2.「C/C++」→「全般」→「SDLチェック」を「いいえ」に切り替えて「OK」をクリックします。

#include <stdio.h>
#include <string.h>

int main(void)
{
    char name[32];
    char msg[64] = "こんにちは、";
    const char *tail = "さん!";

    printf("名前を入力してください:");
    scanf("%31s", name);

    // 危険:msg の残り容量を考えず strcat すると、長い入力で溢れる可能性がある
    // strcat(msg, name);

    // 安全寄り:残り容量から「追加できる最大文字数」を計算して strncat
    size_t cap = sizeof(msg);
    size_t len = strlen(msg);

    if (len + 1 < cap) {
        size_t rest = cap - len - 1;     // 終端\0の分を引いた「追加できる文字数」
        strncat(msg, name, rest);
    }

    // tail も同様に安全に追加
    len = strlen(msg);
    if (len + 1 < cap) {
        size_t rest = cap - len - 1;
        strncat(msg, tail, rest);
    }

    printf("完成メッセージ:%s\n", msg);

    return 0;
}

この例のいいところ:

  • scanf は %31s にして入力長を制限
  • msg へ追加するときは 残り容量 rest を計算して strncat
  • strcat をコメントで「危険例」として残し、実務の勘どころを押さえています

返り値が便利(連結しながら表示できる)

strcat も strncat も s1 を返すので、次のように書けます。

printf("%s\n", strcat(msg, "追加"));

ただし、これは msg の容量に絶対余裕があるときだけにしましょう。
読みやすいけど、事故ったときに原因が見えにくくなりがちです。

誤った使い方(文字列リテラルに連結しない)

次はダメです。

char *s = "Soft";
strcat(s, "Bank");    // ダメ

理由は2つあります。

  • 文字列リテラルが書き換え可能な領域かどうかは処理系依存
  • そもそも "Soft" の後ろに書き込める空きがある保証がない。

連結するなら、必ず「書き換え可能で十分なサイズの配列」を用意します。

演習問題

演習11-5

次の仕様の関数 my_strcat と my_strncat を作成してください。

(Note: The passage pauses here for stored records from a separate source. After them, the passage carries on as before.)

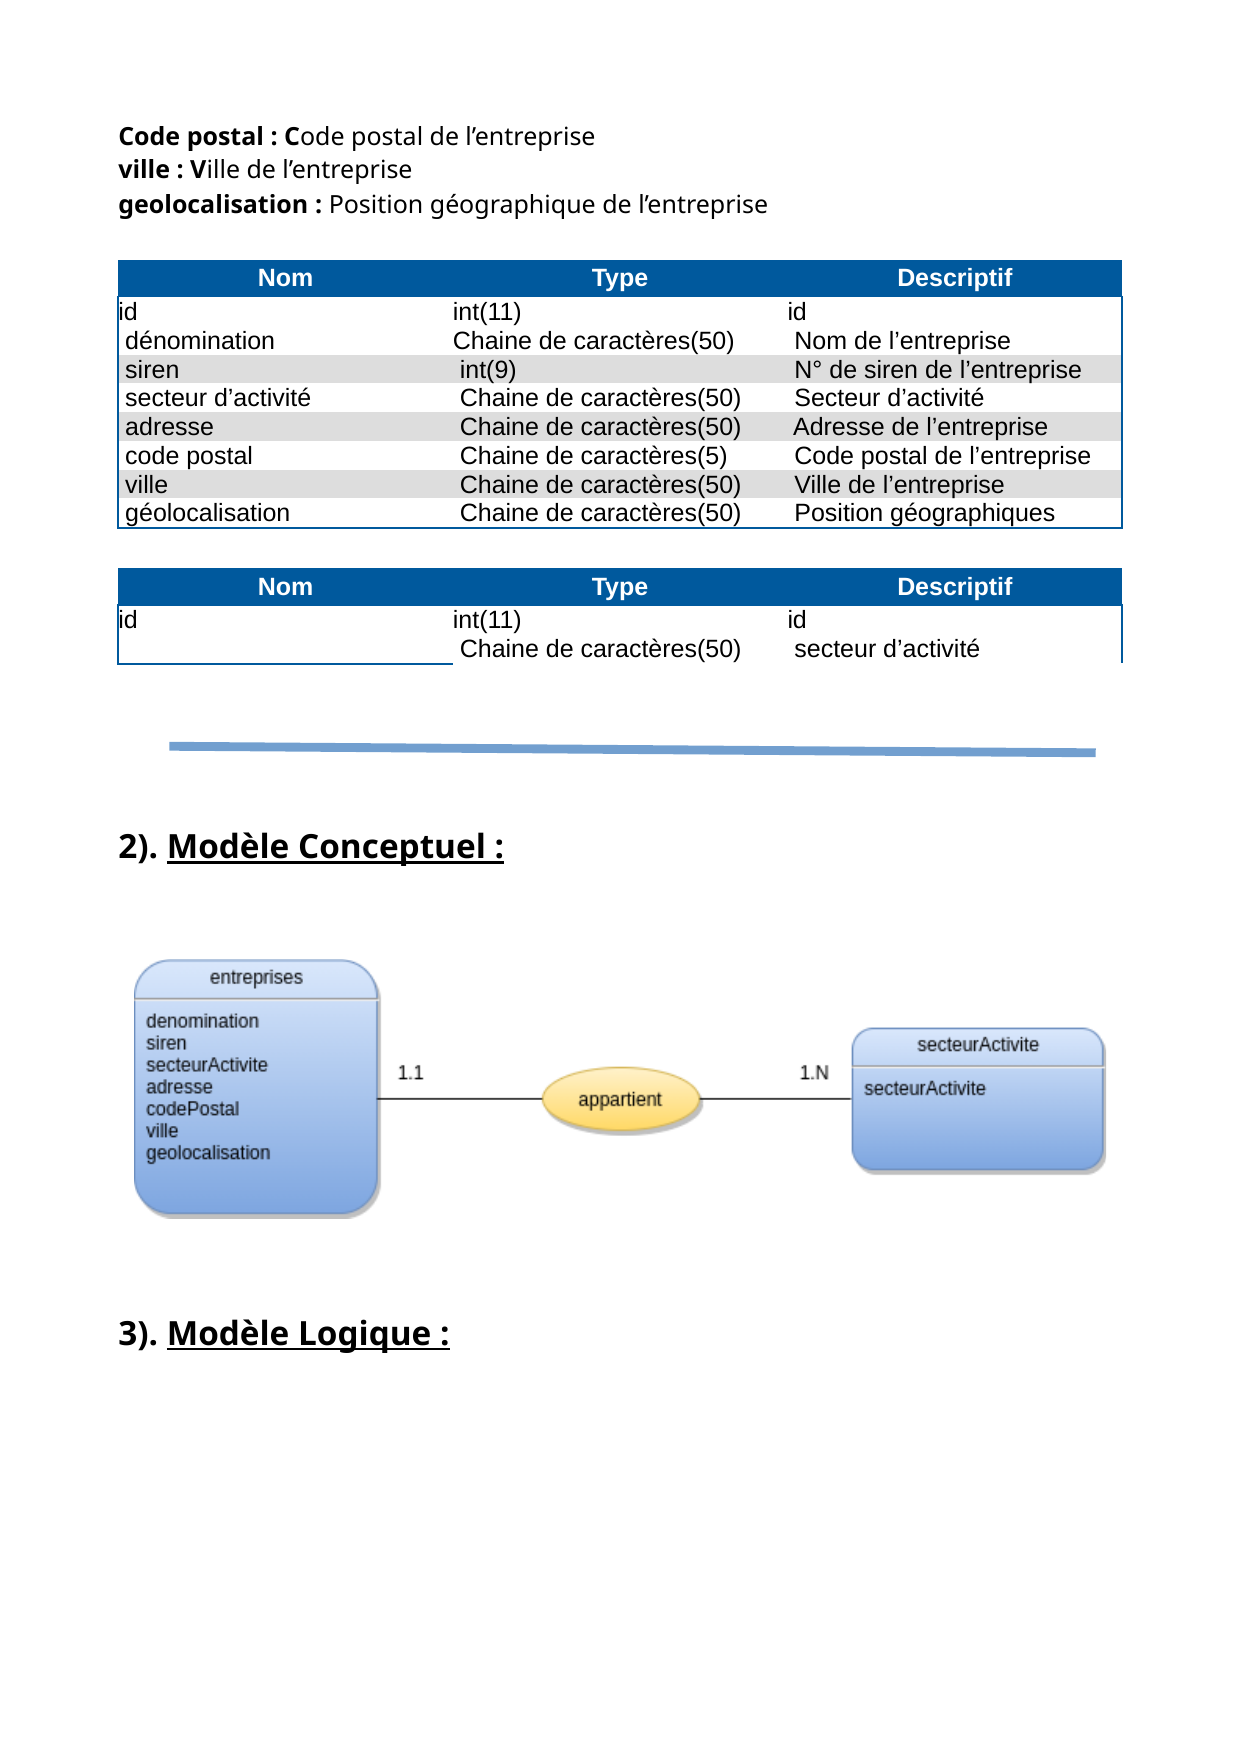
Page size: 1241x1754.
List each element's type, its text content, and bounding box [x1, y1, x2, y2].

text geolocalisation : Position géographique de l’entreprise [118, 186, 1122, 220]
table_cell dénomination [119, 326, 453, 354]
table_cell int(11) [453, 606, 787, 634]
table_cell code postal [119, 441, 453, 469]
table_cell Chaine de caractères(50) [453, 498, 787, 527]
table_cell géolocalisation [119, 498, 453, 527]
table_header Descriptif [787, 260, 1122, 296]
table_cell siren [119, 355, 453, 383]
table_cell Adresse de l’entreprise [787, 412, 1121, 441]
table_cell Chaine de caractères(50) [453, 470, 787, 498]
picture [134, 959, 1107, 1219]
table_cell secteur d’activité [119, 383, 453, 412]
table_cell id [119, 297, 453, 326]
table_header Type [453, 260, 787, 296]
table_header Nom [118, 260, 453, 296]
table_cell Chaine de caractères(50) [453, 383, 787, 412]
table_cell [119, 634, 453, 663]
table_cell Chaine de caractères(50) [453, 412, 787, 441]
table_header Type [453, 568, 787, 604]
table_cell secteur d’activité [787, 634, 1121, 663]
table_cell N° de siren de l’entreprise [787, 355, 1121, 383]
table_cell Nom de l’entreprise [787, 326, 1121, 354]
text Code postal : Code postal de l’entreprise [118, 118, 1122, 152]
table_cell Chaine de caractères(50) [453, 634, 787, 663]
table_cell Position géographiques [787, 498, 1121, 527]
table_cell Chaine de caractères(5) [453, 441, 787, 469]
table_header Descriptif [787, 568, 1122, 604]
text 2). Modèle Conceptuel : [118, 823, 1122, 869]
table_cell int(9) [453, 355, 787, 383]
table_cell adresse [119, 412, 453, 441]
table_cell Chaine de caractères(50) [453, 326, 787, 354]
table_cell Secteur d’activité [787, 383, 1121, 412]
table_cell id [787, 297, 1121, 326]
table_cell id [787, 606, 1121, 634]
table_header Nom [118, 568, 453, 604]
table_cell Code postal de l’entreprise [787, 441, 1121, 469]
table_cell int(11) [453, 297, 787, 326]
table_cell id [119, 606, 453, 634]
table_cell ville [119, 470, 453, 498]
text ville : Ville de l’entreprise [118, 152, 1122, 186]
table_cell Ville de l’entreprise [787, 470, 1121, 498]
text 3). Modèle Logique : [118, 1310, 1122, 1355]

  • my_strcat(d, s) は d の末尾に s を \0 まで連結して d を返す
  • my_strncat(d, s, n) は s の先頭から最大 n 文字を連結し、最後に \0 を付けて d を返す

プロトタイプ:

#include <stddef.h>
char *my_strcat(char *d, const char *s);
char *my_strncat(char *d, const char *s, size_t n);

解答例

#include <stddef.h>

char *my_strcat(char *d, const char *s)
{
    char *t = d;

    while (*d != '\0')
        d++;

    while ((*d++ = *s++) != '\0')
        ;

    return t;
}

char *my_strncat(char *d, const char *s, size_t n)
{
    char *t = d;

    while (*d != '\0')
        d++;

    while (n > 0 && *s != '\0') {
        *d++ = *s++;
        n--;
    }

    *d = '\0';   // 追加後は必ず終端を付ける

    return t;
}

解説

  • どちらも最初に d の末尾(\0位置)まで進めてから追加します。
  • my_strncat は最大 n 文字だけ追加し、最後に必ず \0 を入れるのが特徴です。